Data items
◇ ◇ ◇ ◇

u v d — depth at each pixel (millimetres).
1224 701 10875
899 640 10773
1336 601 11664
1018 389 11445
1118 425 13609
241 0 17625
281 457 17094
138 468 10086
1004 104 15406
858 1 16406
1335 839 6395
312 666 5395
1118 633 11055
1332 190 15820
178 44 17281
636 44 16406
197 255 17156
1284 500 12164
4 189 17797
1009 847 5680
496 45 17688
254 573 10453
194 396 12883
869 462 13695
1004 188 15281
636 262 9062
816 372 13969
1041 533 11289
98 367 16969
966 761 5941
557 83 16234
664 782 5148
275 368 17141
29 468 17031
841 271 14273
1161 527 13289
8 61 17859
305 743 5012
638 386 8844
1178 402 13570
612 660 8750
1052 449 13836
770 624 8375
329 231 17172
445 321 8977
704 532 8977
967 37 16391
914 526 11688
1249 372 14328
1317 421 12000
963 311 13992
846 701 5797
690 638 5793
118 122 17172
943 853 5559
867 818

◇ ◇ ◇ ◇

◆ **Required work**
The required output is the line holding "1004 104 15406" plus every line after it in the data, reproduced exactly.

◆ **Result for this task**
1004 104 15406
858 1 16406
1335 839 6395
312 666 5395
1118 633 11055
1332 190 15820
178 44 17281
636 44 16406
197 255 17156
1284 500 12164
4 189 17797
1009 847 5680
496 45 17688
254 573 10453
194 396 12883
869 462 13695
1004 188 15281
636 262 9062
816 372 13969
1041 533 11289
98 367 16969
966 761 5941
557 83 16234
664 782 5148
275 368 17141
29 468 17031
841 271 14273
1161 527 13289
8 61 17859
305 743 5012
638 386 8844
1178 402 13570
612 660 8750
1052 449 13836
770 624 8375
329 231 17172
445 321 8977
704 532 8977
967 37 16391
914 526 11688
1249 372 14328
1317 421 12000
963 311 13992
846 701 5797
690 638 5793
118 122 17172
943 853 5559
867 818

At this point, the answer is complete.